In ungewohnter Rolle: Der Kölner Offensiv-Allrounder Florian Kainz musste bei der 1:2-Niederlage in Bremen in der Defensive aushelfen.

Nach nur einem Punkt aus fünf Spielen droht dem 1. FC Köln der schlechteste Start seit der Abstiegs-Saison 2017/18. Ein wesentlicher Grund dafür ist das Vakuum im defensiven Mittelfeld.
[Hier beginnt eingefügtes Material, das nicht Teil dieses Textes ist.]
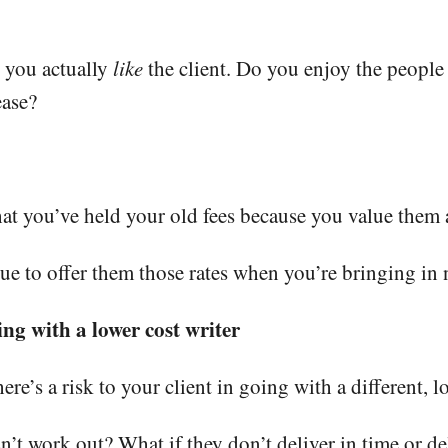
 you actually
like
the client. Do you enjoy the people
ease?
hat you’ve held your old fees because you value them a
nue to offer them those rates when you’re bringing in
ing with a lower cost writer
e’s a risk to your client in going with a different, lo
’t work out? What if they don’t deliver in time or de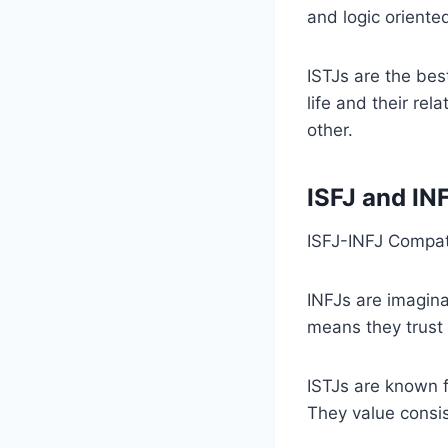
and logic oriente
ISTJs are the bes
life and their rel
other.
ISFJ and IN
ISFJ-INFJ Compati
INFJs are imaginat
means they trust 
ISTJs are known f
They value consist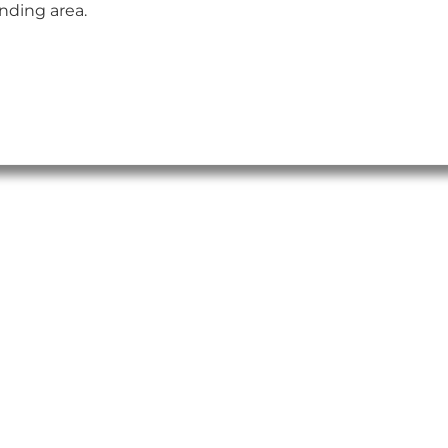
nding area.
insert_link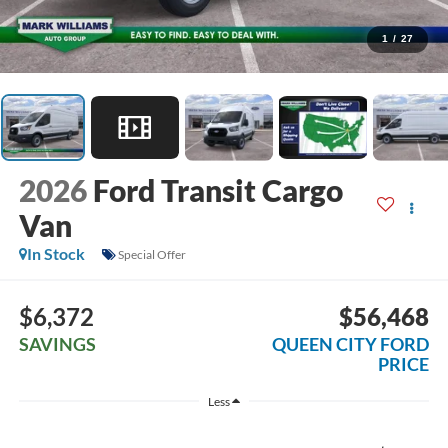
1
/
27
2026
Ford Transit Cargo
Van
In Stock
Special Offer
$6,372
$56,468
SAVINGS
QUEEN CITY FORD
PRICE
Less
Florian Kainz begab sich bei der Rückkehr an seine frühere Wirkungsstätte auf ungewohntes Terrain. Zum ersten Mal überhaupt in seiner Karriere wurde der 30-jährige Offensivakteur im defensiven Mittelfeld aufgeboten. Es würde die vielfältigen Probleme des noch sieglosen 1. FC Köln nicht ausreichend abbilden, die 1:2-Niederlage beim SV Werder Bremen einzig auf das taktische Experiment von Steffen Baumgart zurückzuführen, mit dem der FC-Trainer ausgerechnet im Kellerduell der Fußball-Bundesliga für Erstaunen gesorgt hatte. Gleichwohl wirft die Besetzung der Kölner Doppelsechs Fragen auf. Fragen, die die Kaderplanung betreffen und damit grundsätzlicher Natur sind.
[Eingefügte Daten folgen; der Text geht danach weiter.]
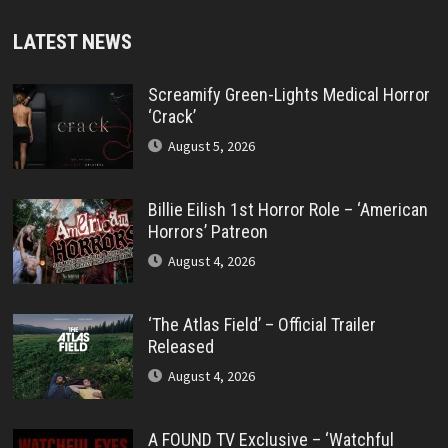
LATEST NEWS
Screamify Green-Lights Medical Horror
‘Crack’
August 5, 2026
Billie Eilish 1st Horror Role – ‘American
Horrors’ Patreon
August 4, 2026
‘The Atlas Field’ – Official Trailer
Released
August 4, 2026
A FOUND TV Exclusive – ‘Watchful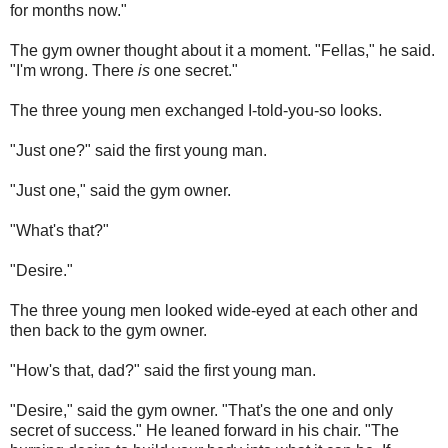
for months now."
The gym owner thought about it a moment. "Fellas," he said.
"I'm wrong. There
is
one secret."
The three young men exchanged I-told-you-so looks.
"Just one?" said the first young man.
"Just one," said the gym owner.
"What's that?"
"Desire."
The three young men looked wide-eyed at each other and
then back to the gym owner.
"How's that, dad?" said the first young man.
"Desire," said the gym owner. "That's the one and only
secret of success." He leaned forward in his chair. "The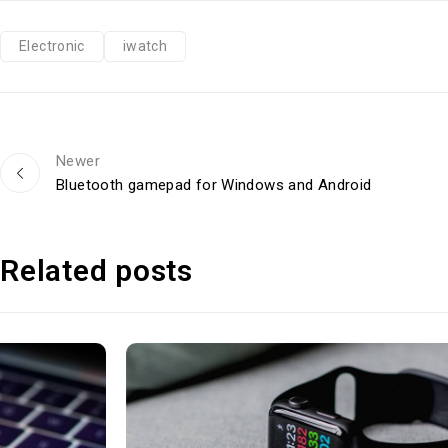
Electronic
iwatch
Newer
Bluetooth gamepad for Windows and Android
Related posts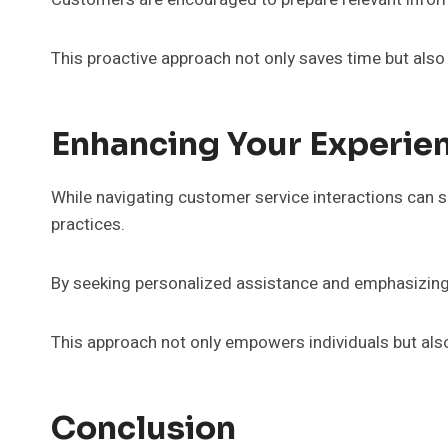
This proactive approach not only saves time but also
Enhancing Your Experie
While navigating customer service interactions can 
practices.
By seeking personalized assistance and emphasizing
This approach not only empowers individuals but also
Conclusion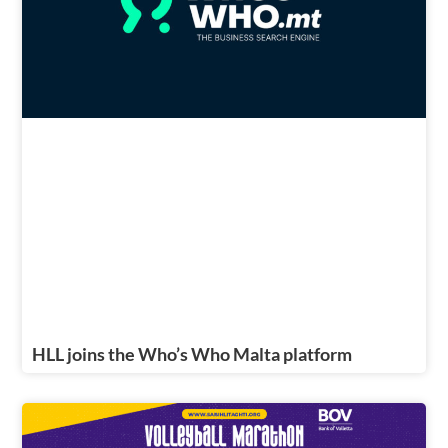
HLL joins the Who’s Who Malta platform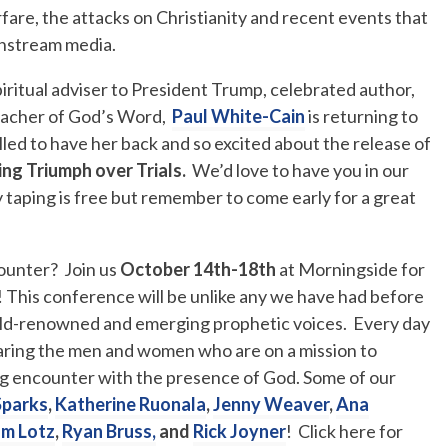
rfare, the attacks on Christianity and recent events that
instream media.
piritual adviser to President Trump, celebrated author,
reacher of God’s Word,
Paul White-Cain
is returning to
led to have her back and so excited about the release of
ing Triumph over Trials.
We’d love to have you in our
ry taping is free but remember to come early for a great
counter? Join us
October 14th-18th
at Morningside for
! This conference will be unlike any we have had before
orld-renowned and emerging prophetic voices. Every day
 hearing the men and women who are on a mission to
ing encounter with the presence of God. Some of our
Sparks
,
Katherine Ruonala
,
Jenny Weaver
,
Ana
m Lotz
,
Ryan Bruss,
and
Rick Joyner
! Click here for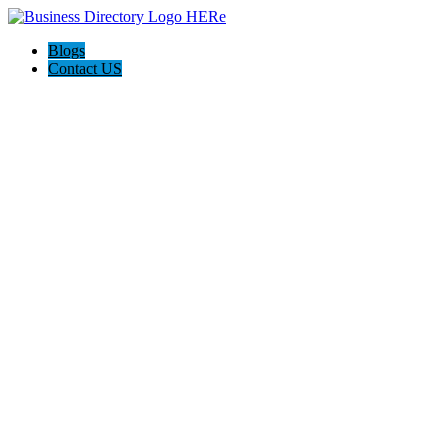
Blogs
Contact US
Mitgliederversammlung am Mittwoch im Zeichen der Krise

Wo in den vergangenen vier Jahren der von Eintracht Frankfurt abgeworbene Ellyes Skhiri als geniales Bindeglied zwischen Defensive und Offensive die Fäden im Kölner Spiel zog, versuchte sich der FC in der richtungsweisenden Partie an der Weser mit einem Duo, das so wohl kaum jemand auf dem Zettel gehabt haben dürfte. Die Doppelsechs setzte sich zusammen aus dem ehemaligen Kölner Topscorer Florian Kainz und dem ehemaligen Regionalliga-Spieler Denis Huseinbasic, der auf der Suche ist nach jener Leichtigkeit, mit der er in seinem Bundesliga-Premierenjahr im Angriff umherwirbelte.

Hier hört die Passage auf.